(a) A physician and surgeon shall not be subject to discipline pursuant to subdivision (b), (c), or (d) of Section 2234 solely on the basis that the treatment or advice he or she rendered to a patient is alternative or complementary medicine, including the treatment of persistent Lyme Disease, if that treatment or advice meets all of the following requirements:
(1) It is provided after informed consent and a good-faith prior examination of the patient, and medical indication exists for the treatment or advice, or it is provided for health or well-being.
(2) It is provided after the physician and surgeon has given the patient information concerning conventional treatment and describing the education, experience, and credentials of the physician and surgeon related to the alternative or complementary medicine that he or she practices.
(3) In the case of alternative or complementary medicine, it does not cause a delay in, or discourage traditional diagnosis of, a condition of the patient.
(4) It does not cause death or serious bodily injury to the patient.
(b) For purposes of this section, “alternative or complementary medicine,” means those health care methods of diagnosis, treatment, or healing that are not generally used but that provide a reasonable potential for therapeutic gain in a patient’s medical condition that is not outweighed by the risk of the health care method.

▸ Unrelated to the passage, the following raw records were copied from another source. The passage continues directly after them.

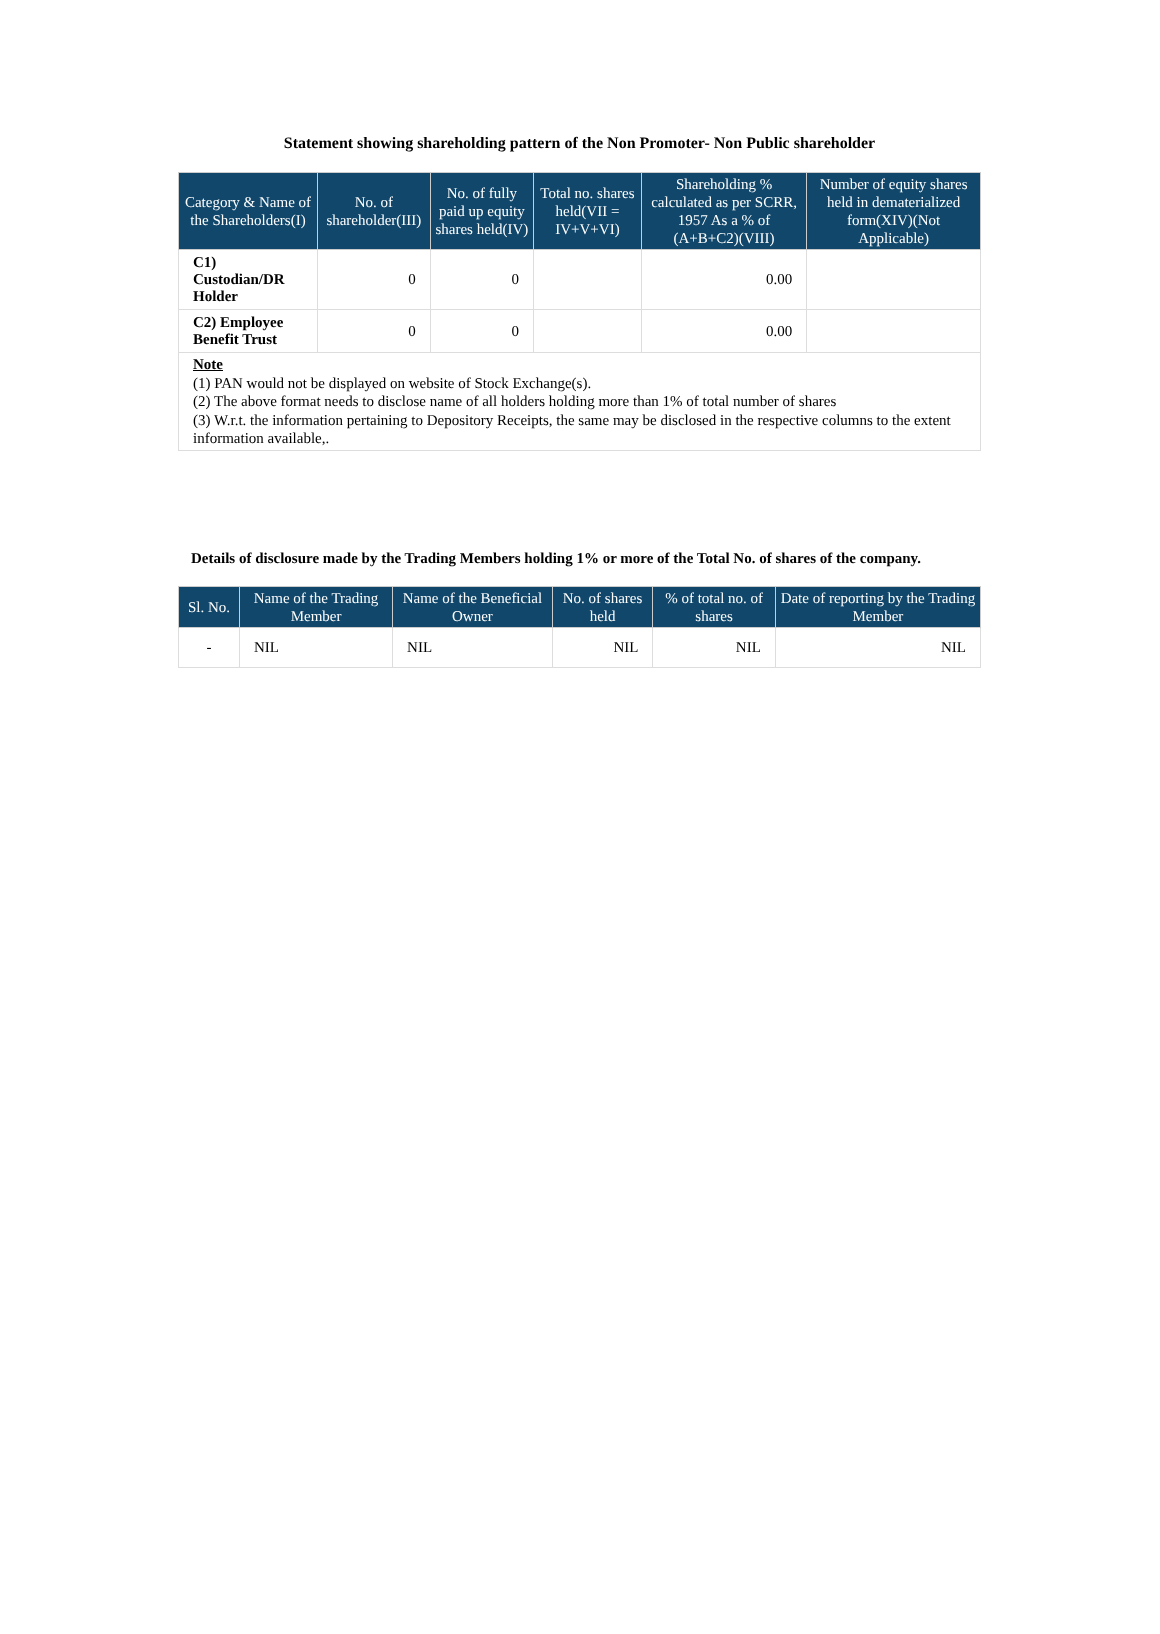Statement showing shareholding pattern of the Non Promoter- Non Public shareholder
| Category & Name of the Shareholders(I) | No. of shareholder(III) | No. of fully paid up equity shares held(IV) | Total no. shares held(VII = IV+V+VI) | Shareholding % calculated as per SCRR, 1957 As a % of (A+B+C2)(VIII) | Number of equity shares held in dematerialized form(XIV)(Not Applicable) |
| --- | --- | --- | --- | --- | --- |
| C1) Custodian/DR Holder | 0 | 0 | | 0.00 | |
| C2) Employee Benefit Trust | 0 | 0 | | 0.00 | |
Note
(1) PAN would not be displayed on website of Stock Exchange(s).
(2) The above format needs to disclose name of all holders holding more than 1% of total number of shares
(3) W.r.t. the information pertaining to Depository Receipts, the same may be disclosed in the respective columns to the extent information available,.
Details of disclosure made by the Trading Members holding 1% or more of the Total No. of shares of the company.
| Sl. No. | Name of the Trading Member | Name of the Beneficial Owner | No. of shares held | % of total no. of shares | Date of reporting by the Trading Member |
| --- | --- | --- | --- | --- | --- |
| - | NIL | NIL | NIL | NIL | NIL |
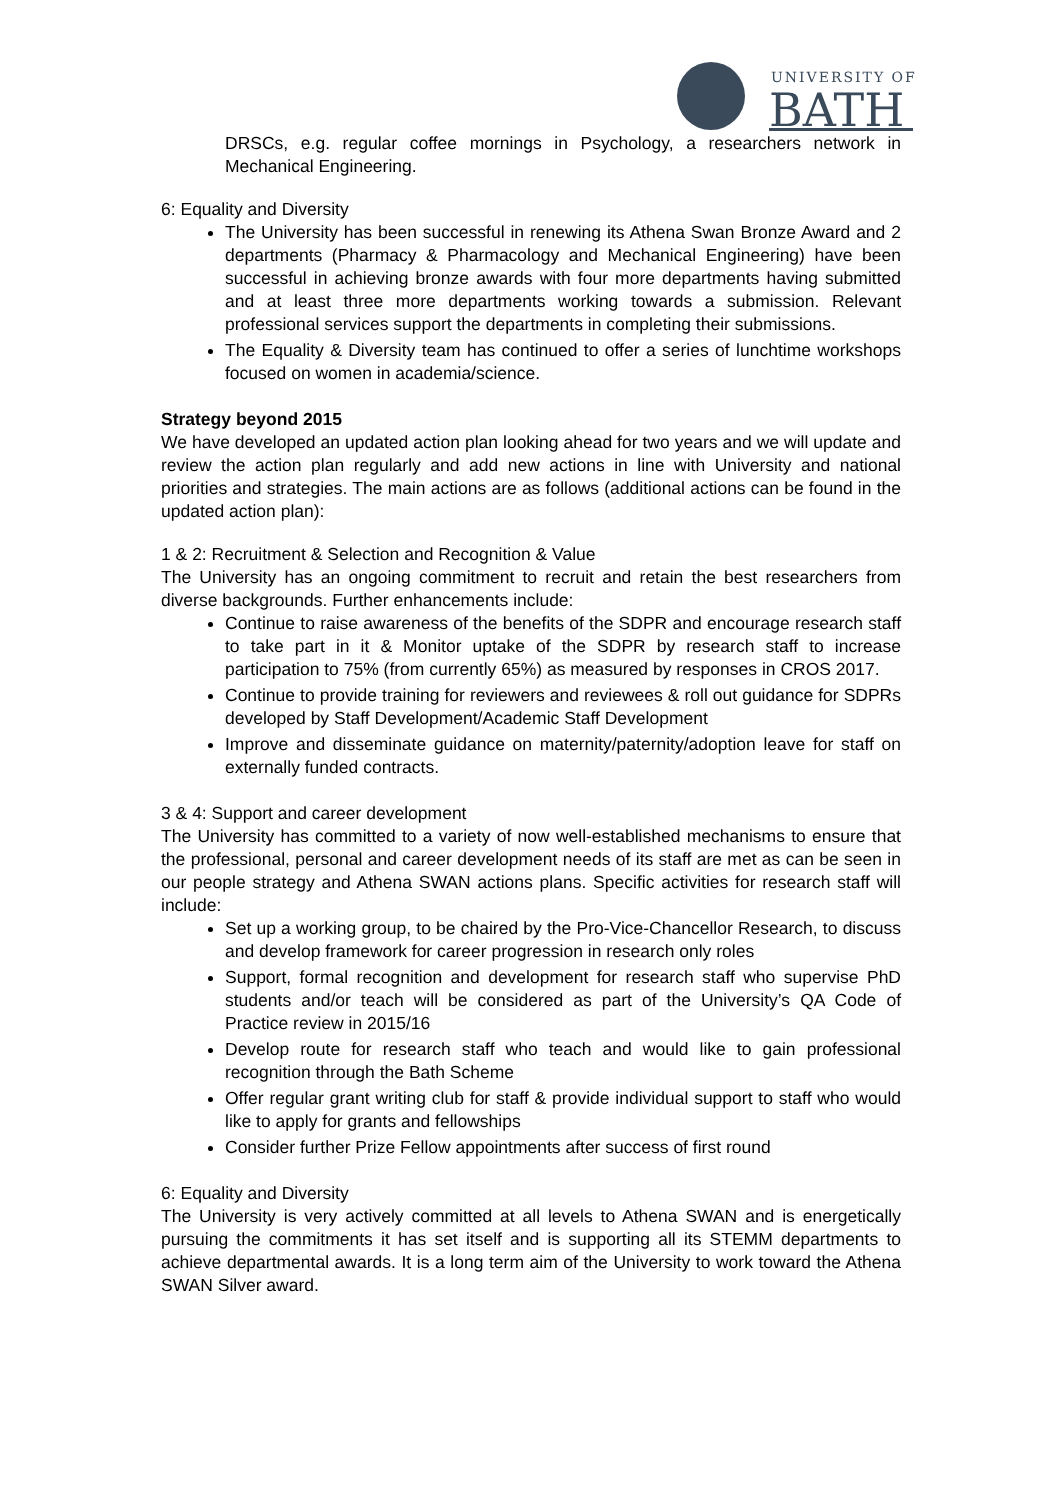UNIVERSITY OF
BATH
DRSCs, e.g. regular coffee mornings in Psychology, a researchers network in Mechanical Engineering.
6: Equality and Diversity
The University has been successful in renewing its Athena Swan Bronze Award and 2 departments (Pharmacy & Pharmacology and Mechanical Engineering) have been successful in achieving bronze awards with four more departments having submitted and at least three more departments working towards a submission. Relevant professional services support the departments in completing their submissions.
The Equality & Diversity team has continued to offer a series of lunchtime workshops focused on women in academia/science.
Strategy beyond 2015
We have developed an updated action plan looking ahead for two years and we will update and review the action plan regularly and add new actions in line with University and national priorities and strategies. The main actions are as follows (additional actions can be found in the updated action plan):
1 & 2: Recruitment & Selection and Recognition & Value
The University has an ongoing commitment to recruit and retain the best researchers from diverse backgrounds. Further enhancements include:
Continue to raise awareness of the benefits of the SDPR and encourage research staff to take part in it & Monitor uptake of the SDPR by research staff to increase participation to 75% (from currently 65%) as measured by responses in CROS 2017.
Continue to provide training for reviewers and reviewees & roll out guidance for SDPRs developed by Staff Development/Academic Staff Development
Improve and disseminate guidance on maternity/paternity/adoption leave for staff on externally funded contracts.
3 & 4: Support and career development
The University has committed to a variety of now well-established mechanisms to ensure that the professional, personal and career development needs of its staff are met as can be seen in our people strategy and Athena SWAN actions plans. Specific activities for research staff will include:
Set up a working group, to be chaired by the Pro-Vice-Chancellor Research, to discuss and develop framework for career progression in research only roles
Support, formal recognition and development for research staff who supervise PhD students and/or teach will be considered as part of the University’s QA Code of Practice review in 2015/16
Develop route for research staff who teach and would like to gain professional recognition through the Bath Scheme
Offer regular grant writing club for staff & provide individual support to staff who would like to apply for grants and fellowships
Consider further Prize Fellow appointments after success of first round
6: Equality and Diversity
The University is very actively committed at all levels to Athena SWAN and is energetically pursuing the commitments it has set itself and is supporting all its STEMM departments to achieve departmental awards. It is a long term aim of the University to work toward the Athena SWAN Silver award.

(c) Since the National Institute of Medicine has reported that it can take up to 17 years for a new best practice to reach the average physician and surgeon, it is prudent to give attention to new developments not only in general medical care but in the actual treatment of specific diseases, particularly those that are not yet broadly recognized in California.
(Amended by Stats. 2005, Ch. 621, Sec. 28.5. Effective January 1, 2006.)